Consider the United Kingdom—once an empire on which the sun never set, now a country that can’t even decide on a thermostat setting. Brexit was merely the overture; this spring’s council elections saw Cornwall flirting with “devo-max” and Yorkshire quietly printing its own passports on recycled tea bags. Downing Street responded by splitting the difference and promising “levelling up,” which is civil-service argot for rearranging deck chairs on the Titanic, but with Wi-Fi.

Meanwhile, across the Atlantic, the United States has elevated the split to performance art. Congress now functions like a bad marriage where both partners have restraining orders but share the same Netflix password. The looming debt-ceiling cliff has become a quarterly tradition, like Christmas, only with more egging on from credit-rating agencies.

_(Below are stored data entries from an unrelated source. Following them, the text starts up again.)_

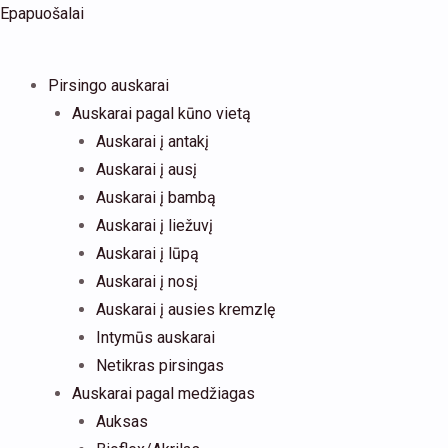
Pereiti
Products
Epapuošalai
prie
search
turinio
Pirsingo auskarai
Auskarai pagal kūno vietą
Auskarai į antakį
Auskarai į ausį
Auskarai į bambą
Auskarai į liežuvį
Auskarai į lūpą
Auskarai į nosį
Auskarai į ausies kremzlę
Intymūs auskarai
Netikras pirsingas
Auskarai pagal medžiagas
Auksas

Should the Union actually fracture, analysts predict the two new nations will immediately start arguing over who keeps the national anthem and who gets stuck with the Kardashians.

Not to be outdone, the tech sector has gamified the concept. Tesla executed a 3-for-1 stock split last year so traders could feel “more accessible” to retail investors—translation: the house doubles the number of chips, the roulette wheel stays rigged. Over in crypto, entire blockchains are splitting (“forking,” if you like your jargon served cold) faster than teenagers ghosting prom dates. Each fork births a new coin, a new Telegram channel, and the same old get-rich-quick sermon delivered by someone whose avatar is a pixelated ape wearing sunglasses in the shower.

The global south, ever the laboratory for northern neuroses, is likewise busy subdividing. Sudan recently split in two, then South Sudan decided it wasn’t south enough and began subdividing itself into pre-tribal bite-sized pieces. In Latin America, Chile is drafting a new constitution so radically federal that even the glaciers are requesting autonomy. Analysts call it “post-neoliberal fragmentation.” The glaciers, being non-verbal, just keep melting faster—an existential mic drop.

Europe, never one to miss a bureaucratic opportunity, is drafting a 400-page “Directive on Harmonized Dissolution Procedures.” The draft leaked last week; Article 47(b) stipulates that any region exiting the EU must return its commemorative tote bags in “original, non-soil condition.” The satirical French paper *Le Canard enchaîné* responded with a headline reading: “L’Union se divise, mais le merch reste.” Brussels insiders insist the clause is merely “aspirational,” which is euro-speak for “unenforceable but fun to threaten teenagers with.”

Of course, the human element remains the same everywhere: someone ends up sleeping on the couch. In the case of the Koreas, that couch has been the DMZ for seventy years. Cyprus still wakes up to find its living room divided by a green line and a UN peacekeeper raiding the fridge. Even the International Space Station—mankind’s last shared Airbnb—has begun sprouting metaphorical duct-tape lines as cosmonauts and astronauts argue over whose turn it is to fix the urine recycler. Houston, we have a custody dispute.

So what does it all mean? Simply that the 21st-century motto is: “If you can’t stand the heat, subdivide the kitchen.” Whether it’s counties, currencies, or marriages, the preferred coping mechanism is to carve out a smaller piece and declare victory. The planet keeps spinning—albeit slightly faster as mass redistributes toward the poles—and the rest of us update our passports, wallets, and loyalties with the weary efficiency of frequent flyers in the divorce lounge.

In the end, the split isn’t just political or economic; it’s ontological. We are all, in some sense, cutting ourselves in half to see which side bleeds nostalgia. And somewhere, in a quiet corner of the metaverse, the blockchain formerly known as Earth is minting commemorative NFTs of the moment we decided that togetherness was an optional extra, like airline legroom or hope.